One brand of wet-wipes carries the claim that they are made of “specially designed material which disintegrates in the sewage system”. Another brand of hygiene wipes marketing says they “will break up in the sewage process”. This certainly isn’t the experience for Canberra’s ACTEW Water or Sydney Water. “The synthetic body wipes are not breaking down”, ACTEW Water’s Angie Drake told the Canberra Times in December, before warning “even though some wipes are advertised as ‘flushable’, they are certainly not welcome in our network.”

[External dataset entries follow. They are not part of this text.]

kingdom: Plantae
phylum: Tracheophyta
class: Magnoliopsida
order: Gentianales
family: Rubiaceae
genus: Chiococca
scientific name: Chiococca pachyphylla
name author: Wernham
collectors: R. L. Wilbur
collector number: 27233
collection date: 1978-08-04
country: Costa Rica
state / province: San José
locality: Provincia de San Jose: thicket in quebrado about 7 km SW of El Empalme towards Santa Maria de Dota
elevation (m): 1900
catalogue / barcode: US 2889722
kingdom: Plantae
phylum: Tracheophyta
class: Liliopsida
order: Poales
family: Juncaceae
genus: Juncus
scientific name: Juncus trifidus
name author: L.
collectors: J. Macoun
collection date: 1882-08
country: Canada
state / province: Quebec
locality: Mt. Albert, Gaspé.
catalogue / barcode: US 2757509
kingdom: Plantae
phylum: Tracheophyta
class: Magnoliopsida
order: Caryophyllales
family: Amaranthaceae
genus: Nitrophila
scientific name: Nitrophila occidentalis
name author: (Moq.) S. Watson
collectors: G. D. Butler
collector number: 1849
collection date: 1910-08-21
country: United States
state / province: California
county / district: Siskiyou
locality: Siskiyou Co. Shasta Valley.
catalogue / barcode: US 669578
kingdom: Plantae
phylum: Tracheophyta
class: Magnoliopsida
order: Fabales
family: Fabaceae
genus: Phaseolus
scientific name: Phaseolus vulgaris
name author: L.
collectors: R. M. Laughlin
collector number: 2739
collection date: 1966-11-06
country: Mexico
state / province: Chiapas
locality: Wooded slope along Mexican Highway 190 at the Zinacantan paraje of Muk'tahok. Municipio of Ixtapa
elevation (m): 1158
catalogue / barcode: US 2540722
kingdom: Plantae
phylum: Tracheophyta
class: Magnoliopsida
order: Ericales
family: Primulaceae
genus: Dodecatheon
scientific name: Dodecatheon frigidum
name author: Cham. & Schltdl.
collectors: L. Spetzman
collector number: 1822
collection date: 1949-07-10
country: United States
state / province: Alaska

It is the same for Sydney Water which is struggling to combat the growing problem. In the past two years it has cost millions of dollars to remove more than 1000 tonnes of wet wipes from the 24,000 kilometres of pipes and sewers that make up the Sydney Water network. Not only that, waterways are becoming increasingly polluted by wet wipes that have made it through the network. Blocked pipes are, of course, not just a problem confined to big utility companies and local governments. For home, business, and building owners it can be just as easy to have your pipes become blocked by wet wipes as it is for major sewage systems.
It may seem obvious for most people, but what is flushed down the toilet plays a huge part in the health of your pipes. And more importantly, having healthy and clear pipes can help avoid the very costly expense of calling a plumber to find and remove the blockage.
“The message is relatively simple for the community: only human waste and toilet paper should be flushed” said Ms Drake.
She may have been talking on behalf of ACTEW Water, but her message is important to everyone. Whether it is wet wipes, nappies, female hygiene products, or even dental floss – all can become stuck in pipes and cause a blockage.

Are Your Pipes Blocked?

Telltale signs of a blockage include water not escaping down drains correctly, and toilets becoming clogged or backed up.
Blockages are most efficiently detected by licensed plumbers. Through the use of modern diagnostic devices the CitiPlumbing team is able to quickly and accurately find the location of the blockage and remove it.
If you are in Brisbane or the Gold Coast and are experiencing a clogged or backed up toilet, or symptoms of blocked pipes, talk to a member of CitiPlumbing  staff for advice.

If you are a huge fan of wet wipes there are a few things you could do, either toss them in the bin after use, or make your own from kitchen paper.